Ora, essa obrigação dos juízes e tribunais deverá ser obedecida somente a
partir da vigência do novo Código, isto é, somente após 17 de março de
2016? ou a decisão sem estas qualidades prevalecerá, porque a lei, ainda
em fase de vacância, não está vigendo? Decisão mal fundamentada será
injusta somente daqui a alguns meses?
Penso que o juiz não poderá, ante o que dispõe o artigo 489 do novo CPC,
justamente em consonância com o artigo 93, inciso IX, da Constituição
Federal, deduzir uma fundamentação singela e incompleta. Aliás, nunca
pôde, mas agora o legislador processual civil deixou expresso como entende
a idoneidade e adequação da fundamentação de uma sentença.
Mas, não me parece prudente aplicar essa regra no processo criminal, já que
o Código de Processo Penal regulamenta especificamente essa matéria.

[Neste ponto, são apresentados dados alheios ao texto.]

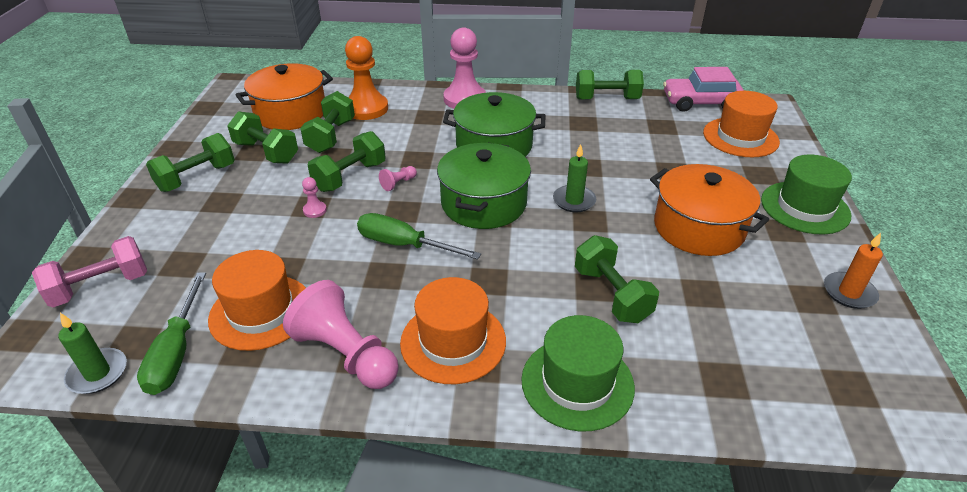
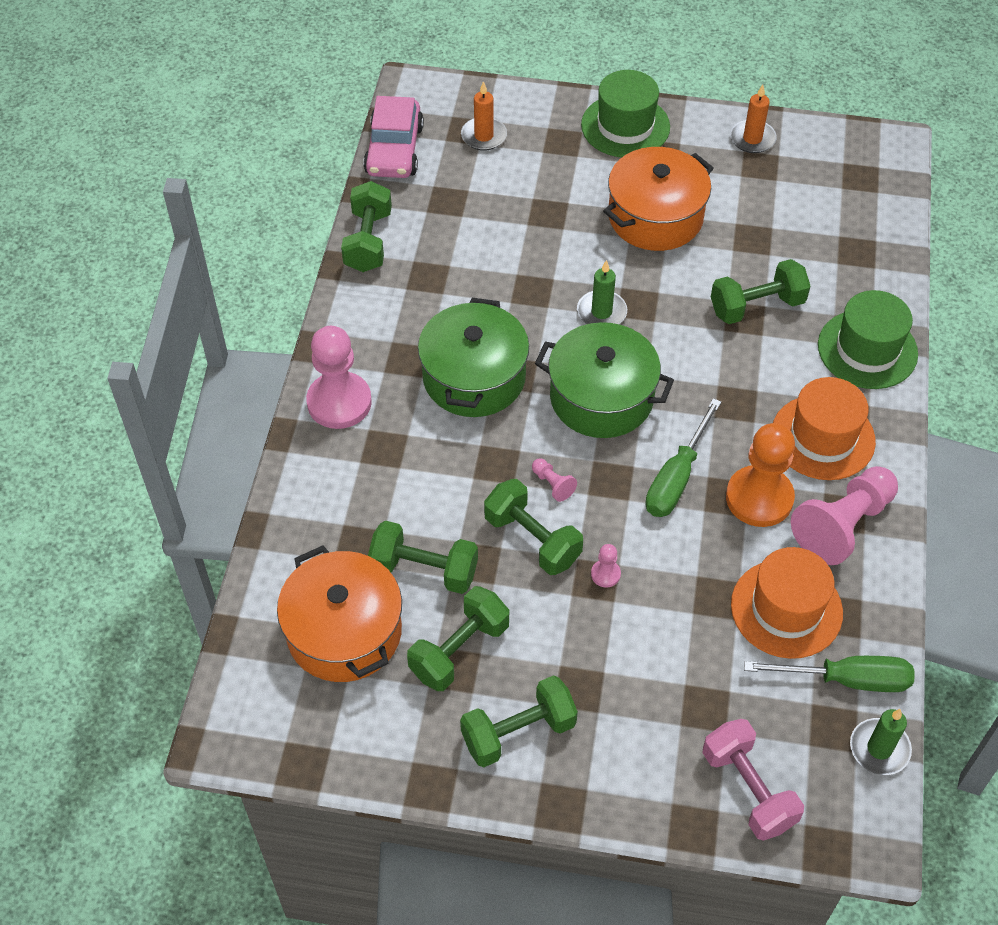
camera: 85 degrees left, 15 degrees up
(197, 178) = (518, 732): green dumbbell -> green dumbbell turned 75 degrees counterclockwise
(366, 108) = (347, 528): orange pawn -> orange pawn (759, 498)
(740, 137) = (484, 136): orange hat -> orange candle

Mais para a frente, veremos como a jurisprudência resolve a questão, pois
não é saudável que prazos processuais sejam tratados de forma diferente
em cada ramo.
Art. 10. O juiz não pode decidir, em grau algum de jurisdição, com
base em fundamento a respeito do qual não se tenha dado às
partes oportunidade de se manifestar, ainda que se trate de matéria
sobre a qual deva decidir de ofício.
No processo penal, não caberá mais a "mutatio libelli”, quando o juiz pode
dar qualificação jurídica diferente da dada na denúncia, nos termos do artigo
383 do Código de Processo Penal. Diz-se que o acusado se defende de
fatos, não da classificação dada na denúncia. Não é bem assim. Se um réu é
acusado de estelionato e o juiz o condena por furto mediante fraude, sem
baixar os autos, para a manifestação da defesa, haverá, sim, surpresa. Ou
vice-versa: se é acusado de furto mediante fraude e o juiz desclassifica para
estelionato, haverá surpresa. Ainda se o acusado se defende de tentativa de
homicídio, mas o juiz o condena por lesão corporal de natureza grave,
haverá surpresa, se não se der à defesa a possibilidade de entrever a
possível desclassificação.
Com tais inovações, o Código deseja e espera que as decisões sejam mais
céleres, efetivas e de melhor qualidade, o que também dependerá dos
profissionais do Direito, elevados à condição de colaboradores entre si,
exatamente para a consecução dos fins almejados pela função jurisdicional.